Tuesday, January 23, 2007

Idle words

Atrios, via the courageous folks at ThinkProgress, gives us the text of today's State of the Union before it has even been given. This affords us two advantages: being able to provide preemptive rebuttals, and more importantly for the sake of my fragile sanity, being able to avoid having to listen to Bush's whiny voice or see his insufferable smirk.

As is to be expected, the speech is a total mess: full of lies, totally substance-free promises and disingenuous displays of "bipartisanship". Bush is a genius in very few ways, but he does possess a genius for peddling dishonest and manipulative horseshit. Just about every single sentence in the speech is objectionable in some way, when considered closely. The sheer density of the horseshit is astonishing.

To demonstrate this, I'm going to talk about a passage taken almost at random. In doing so, I'll barely be scratching the surface, but I just don't have the energy to do more right now.

The following passage comes from Bush's obligatory description of the Dire Terrorist Threat To Our Very Existence:

Listen to this warning from the late terrorist Zarqawi: “We will sacrifice our blood and bodies to put an end to your dreams, and what is coming is even worse.” And Osama bin Laden declared: “Death is better than living on this Earth with the unbelievers among us.”

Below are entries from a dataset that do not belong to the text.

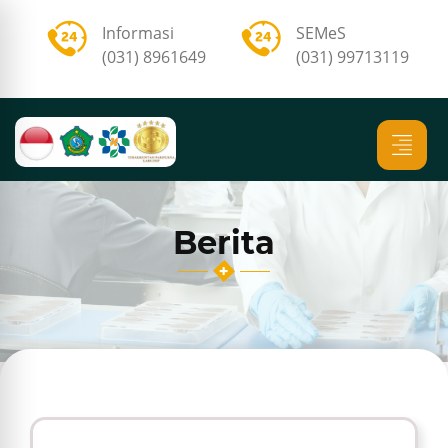
Informasi
SEMeS
(031) 8961649
(031) 99713119
Berita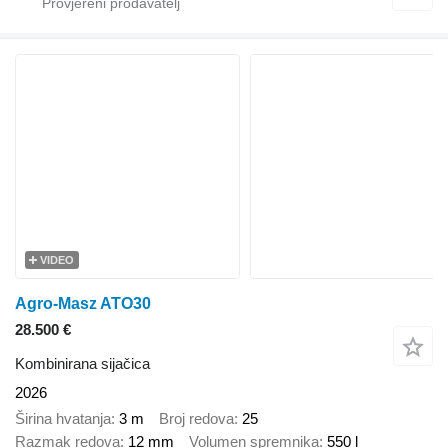
VIDEO
Agro-Masz ATO30
28.500 €
Kombinirana sijačica
2026
Širina hvatanja
3 m
Broj redova
25
Razmak redova
12 mm
Volumen spremnika
550 l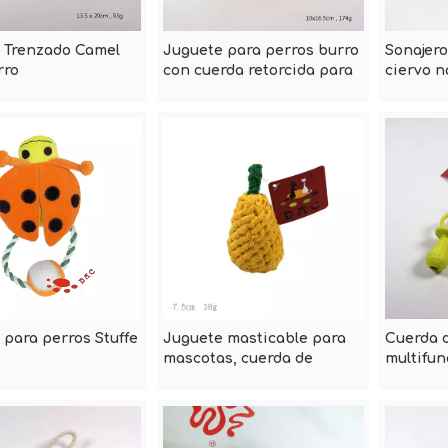
 Trenzado Camel
Juguete para perros burro
Sonajero
rro
con cuerda retorcida para
ciervo n
mascotas
 para perros Stuffe
Juguete masticable para
Cuerda 
mascotas, cuerda de
multifun
algodón, pera
para ma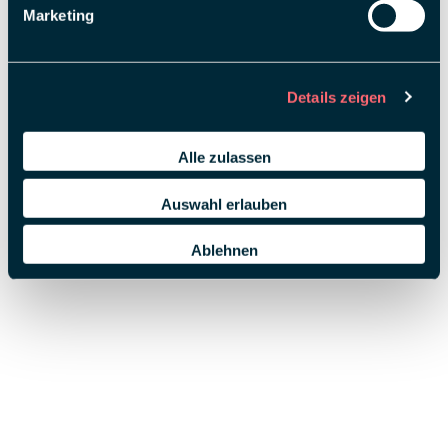
Marketing
Details zeigen
Alle zulassen
Auswahl erlauben
Ablehnen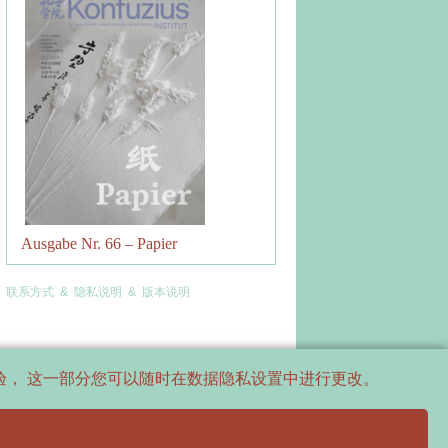
Ausgabe Nr. 66 – Papier
联系方式
&
隐私说明
&
版本说明
体验， 这一部分您可以随时在数据隐私设置中进行更改。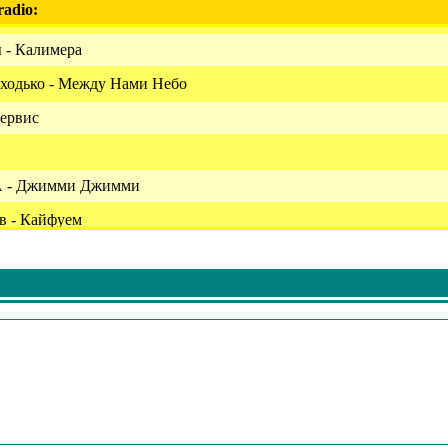
radio:
 - Калимера
ходько - Между Нами Небо
сервис
-А - Джимми Джимми
в - Кайфуем
 Мечта Матроса
рия - Небо
левский - Одинокий Мужичок
а
ы - Выходи За Меня Замуж
чь С Тобой Проведу, Как В Сказке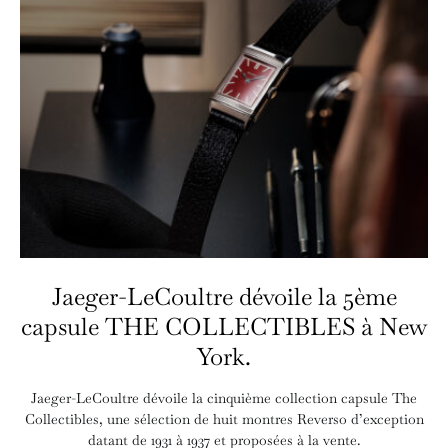
Jaeger-LeCoultre dévoile la 5ème
capsule THE COLLECTIBLES à New
York.
Jaeger-LeCoultre dévoile la cinquième collection capsule The
Collectibles, une sélection de huit montres Reverso d’exception
datant de 1931 à 1937 et proposées à la vente.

These men are not given to idle words, and they are just one camp in the Islamist radical movement. In recent times, it has also become clear that we face an escalating danger from Shia extremists who are just as hostile to America, and are also determined to dominate the Middle East. Many are known to take direction from the regime in Iran, which is funding and arming terrorists like Hezbollah — a group second only to al Qaeda in the American lives it has taken.

The Shia and Sunni extremists are different faces of the same totalitarian threat. But whatever slogans they chant, when they slaughter the innocent, they have the same wicked purposes. They want to kill Americans … kill democracy in the Middle East … and gain the weapons to kill on an even more horrific scale.

In the 6th year since our Nation was attacked, I wish I could report to you that the dangers have ended. They have not.
Even in this tiny passage, there are at least three major objectionable elements:

--"These men are not given to idle words." Wait just a second. These are terrorist leaders. Bush expects us to take the word of terrorist leaders about the extent of the threat they pose? I have to wonder sometimes whether Bush himself doesn't understand terrorism or whether he expects that the rest of us don't. I feel almost like a preschool teacher explaining this, but apparently it's necessary: terrorism is about inspiring terror. One of the best ways to inspire terror is to make your enemies think that you are more powerful than you really are, and that your capacity to cause them harm is greater than it really is. Zarqawi and bin Laden not only are given to idle words, but have an indisputable incentive to dole them out; it's part of their strategy, and part of the strategy of all terrorists as such. This is not, of course, to say that al Qaeda's leaders don't want to be a genuine existential threat to America (and all non-Sunnis worldwide), but what they want is irrelevant: what matters is what they can actually do, which is very limited.

--The Shia and Sunni extremists are different faces of the same totalitarian threat. This is just absurd. I suppose you could say, bending language a bit, that the extremists of both sects are "totalitarians", in the sense that any theocrats are totalitarians--although by that standard you'd have to include the American religious right as well. It's just ridiculous to say that they constitute one threat, however. The warring sects in Iraq have utterly unrelated motives and goals. To suppose that they are somehow the same simply because they sometimes use similar tactics and "slaughter the innocent" is absurd unless you believe, as I suppose Bush probably does, in some Unified Evil Field Theory, according to which all evil everywhere is really just a single phenomenon (Satan?). Even as theology, this has some pretty serious problems. As foreign policy, it's childish at best. This sort of attitude, and the resulting near-total ignorance of the deep, abiding and ancient sectarian conflict in Islam that pervades our political and military classes, has led to some of our worst mistakes in Iraq, and will surely lead to more and worse if Bush has his way.

(I'm not even going to go into the implied Iran warmongering embedded here. It's too big of a subject, and too well discussed elsewhere already.)

--I wish I could report to you that the dangers have ended. No, really, you don't, and we've all (well, all of us who aren't comatose) figured this game out by now. You wish you had more concrete dangers to report that would scare us back into your arms. Your administration has relentlessly hyped even the most unlikely terrorist threat for the past several years, and we're all sick of it. It's gone past even calling "wolf!" It's turned into a bad joke. Please stop.

The whole speech is like this. In fact, much of it is worse. I feel tainted just reading it.